La banque demandait la condamnation de la caution à payer le solde débiteur du compte courant de la société débitrice principale.
La caution contestait le caractère certain et exigible de la créance invoquée par le créancier professionnel.
La question de droit portait sur l’exigibilité de la dette cautionnée après l’ouverture d’une liquidation judiciaire.
Le tribunal a jugé la créance certaine mais a ordonné une réouverture des débats sur son exigibilité.
I. La reconnaissance du caractère certain de la créance en principal
Le tribunal écarte le moyen de la caution relatif à l’absence de vérification de la créance par le liquidateur.
Il retient que la déclaration de créance n’a pas fait l’objet de contestation dans les délais légaux.
Le juge précise qu’en liquidation judiciaire, « les créances chirographaires ne sont pas vérifiées s’il apparaît que leurs titulaires ne seront pas désintéressés » (Motifs, page 5).

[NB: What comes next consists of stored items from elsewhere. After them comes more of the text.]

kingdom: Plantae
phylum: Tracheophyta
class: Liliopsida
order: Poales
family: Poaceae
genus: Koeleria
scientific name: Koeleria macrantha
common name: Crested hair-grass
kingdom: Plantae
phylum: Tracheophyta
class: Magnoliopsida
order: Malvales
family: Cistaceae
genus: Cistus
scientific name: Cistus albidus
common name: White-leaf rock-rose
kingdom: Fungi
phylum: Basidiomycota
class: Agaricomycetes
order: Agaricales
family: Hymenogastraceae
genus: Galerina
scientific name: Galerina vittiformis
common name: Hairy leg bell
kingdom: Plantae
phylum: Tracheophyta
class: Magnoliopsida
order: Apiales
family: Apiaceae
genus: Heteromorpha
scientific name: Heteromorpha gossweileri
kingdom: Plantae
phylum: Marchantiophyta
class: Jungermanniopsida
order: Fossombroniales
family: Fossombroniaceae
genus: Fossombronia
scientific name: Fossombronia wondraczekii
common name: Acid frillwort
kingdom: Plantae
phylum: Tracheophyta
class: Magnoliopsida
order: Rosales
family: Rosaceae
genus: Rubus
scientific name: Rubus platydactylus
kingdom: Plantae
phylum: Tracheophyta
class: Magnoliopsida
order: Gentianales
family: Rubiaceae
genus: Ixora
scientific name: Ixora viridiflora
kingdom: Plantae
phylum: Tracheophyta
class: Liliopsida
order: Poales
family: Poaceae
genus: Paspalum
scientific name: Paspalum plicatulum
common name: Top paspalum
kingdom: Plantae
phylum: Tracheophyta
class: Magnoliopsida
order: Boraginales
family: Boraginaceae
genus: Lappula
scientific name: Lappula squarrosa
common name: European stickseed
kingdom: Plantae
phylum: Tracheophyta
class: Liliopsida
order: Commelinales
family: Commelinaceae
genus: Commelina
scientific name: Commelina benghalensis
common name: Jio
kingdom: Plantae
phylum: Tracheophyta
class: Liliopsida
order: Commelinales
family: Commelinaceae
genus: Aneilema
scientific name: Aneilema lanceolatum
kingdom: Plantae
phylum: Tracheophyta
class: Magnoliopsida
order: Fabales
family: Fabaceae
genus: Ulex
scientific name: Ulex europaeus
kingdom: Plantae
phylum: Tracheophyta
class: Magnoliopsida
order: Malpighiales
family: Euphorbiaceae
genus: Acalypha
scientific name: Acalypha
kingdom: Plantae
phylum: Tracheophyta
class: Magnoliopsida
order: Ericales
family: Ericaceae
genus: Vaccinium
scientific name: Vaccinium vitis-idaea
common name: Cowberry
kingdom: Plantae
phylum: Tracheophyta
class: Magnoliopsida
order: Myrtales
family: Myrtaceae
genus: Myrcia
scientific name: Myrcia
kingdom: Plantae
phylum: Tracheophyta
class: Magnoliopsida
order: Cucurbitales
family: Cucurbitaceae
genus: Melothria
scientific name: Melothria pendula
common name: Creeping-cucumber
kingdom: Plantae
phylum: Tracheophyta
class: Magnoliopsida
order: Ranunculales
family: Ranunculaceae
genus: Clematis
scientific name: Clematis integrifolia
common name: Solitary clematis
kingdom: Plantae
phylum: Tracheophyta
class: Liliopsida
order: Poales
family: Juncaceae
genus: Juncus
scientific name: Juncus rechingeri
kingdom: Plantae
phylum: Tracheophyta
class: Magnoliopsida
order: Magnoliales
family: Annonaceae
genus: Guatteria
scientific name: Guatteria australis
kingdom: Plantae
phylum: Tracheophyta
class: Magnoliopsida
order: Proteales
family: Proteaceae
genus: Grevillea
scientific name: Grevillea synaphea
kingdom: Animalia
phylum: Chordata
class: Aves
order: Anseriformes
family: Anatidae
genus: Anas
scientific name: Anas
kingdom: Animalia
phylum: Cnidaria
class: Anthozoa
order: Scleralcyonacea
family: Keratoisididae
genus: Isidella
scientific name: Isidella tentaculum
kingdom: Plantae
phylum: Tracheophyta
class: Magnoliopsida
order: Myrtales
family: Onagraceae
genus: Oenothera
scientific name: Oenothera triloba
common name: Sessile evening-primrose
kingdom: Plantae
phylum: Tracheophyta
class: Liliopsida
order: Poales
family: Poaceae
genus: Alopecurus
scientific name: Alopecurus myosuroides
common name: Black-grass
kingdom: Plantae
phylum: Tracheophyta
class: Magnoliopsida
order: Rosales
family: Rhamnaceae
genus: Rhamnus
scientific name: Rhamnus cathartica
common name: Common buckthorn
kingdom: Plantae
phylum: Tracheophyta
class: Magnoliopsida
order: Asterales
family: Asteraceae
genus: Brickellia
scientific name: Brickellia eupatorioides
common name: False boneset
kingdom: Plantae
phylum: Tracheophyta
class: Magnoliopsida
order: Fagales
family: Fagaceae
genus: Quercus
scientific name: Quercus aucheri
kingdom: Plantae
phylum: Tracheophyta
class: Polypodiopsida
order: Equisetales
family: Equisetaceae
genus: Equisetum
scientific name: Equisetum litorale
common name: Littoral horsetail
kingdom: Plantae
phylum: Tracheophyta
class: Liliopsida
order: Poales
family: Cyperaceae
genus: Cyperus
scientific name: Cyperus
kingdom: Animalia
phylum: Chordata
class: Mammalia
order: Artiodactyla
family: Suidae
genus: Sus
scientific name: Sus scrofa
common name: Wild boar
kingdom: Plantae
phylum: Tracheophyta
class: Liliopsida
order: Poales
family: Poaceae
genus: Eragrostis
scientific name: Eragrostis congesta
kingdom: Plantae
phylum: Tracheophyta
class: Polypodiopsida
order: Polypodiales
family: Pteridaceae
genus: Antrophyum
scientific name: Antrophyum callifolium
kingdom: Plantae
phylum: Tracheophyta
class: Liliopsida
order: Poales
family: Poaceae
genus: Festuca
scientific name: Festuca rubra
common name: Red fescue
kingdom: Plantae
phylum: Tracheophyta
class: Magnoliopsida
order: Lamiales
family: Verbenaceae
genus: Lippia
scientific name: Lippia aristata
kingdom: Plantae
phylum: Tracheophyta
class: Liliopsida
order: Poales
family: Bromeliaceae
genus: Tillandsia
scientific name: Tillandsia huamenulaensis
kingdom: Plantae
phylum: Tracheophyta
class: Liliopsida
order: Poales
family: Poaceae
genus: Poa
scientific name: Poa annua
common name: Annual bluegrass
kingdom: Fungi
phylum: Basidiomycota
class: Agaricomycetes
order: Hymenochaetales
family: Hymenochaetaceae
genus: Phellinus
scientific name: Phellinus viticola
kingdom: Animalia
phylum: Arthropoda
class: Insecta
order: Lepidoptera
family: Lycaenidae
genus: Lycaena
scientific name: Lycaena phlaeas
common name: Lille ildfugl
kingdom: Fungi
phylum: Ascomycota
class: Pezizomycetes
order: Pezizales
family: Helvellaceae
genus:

Cette solution rappelle que l’absence de vérification ne prive pas la créance de son caractère certain.
La valeur de cette position est de protéger le créancier contre l’inertie du passif d’une liquidation impécunieuse.
La portée est limitée à la reconnaissance du principal, sans préjuger de l’exigibilité de la somme.
II. L’exigibilité conditionnée à la preuve de la clôture du compte
Le tribunal opère un distinguo subtil entre la certitude de la créance et son exigibilité à l’égard de la caution.
Il constate un revirement de jurisprudence récent de la chambre commerciale de la Cour de cassation.
Le juge rappelle que « le compte courant n’étant pas clôturé par l’effet de la liquidation judiciaire, son solde n’est pas exigible » (Motifs, page 5).
Cette solution impose au créancier de démontrer une clôture effective du compte pour agir contre la caution.
La valeur de cette analyse est de faire primer la volonté des parties sur l’effet automatique de la procédure collective.
La portée est une réouverture des débats pour permettre à la banque de prouver la réalité de cette clôture.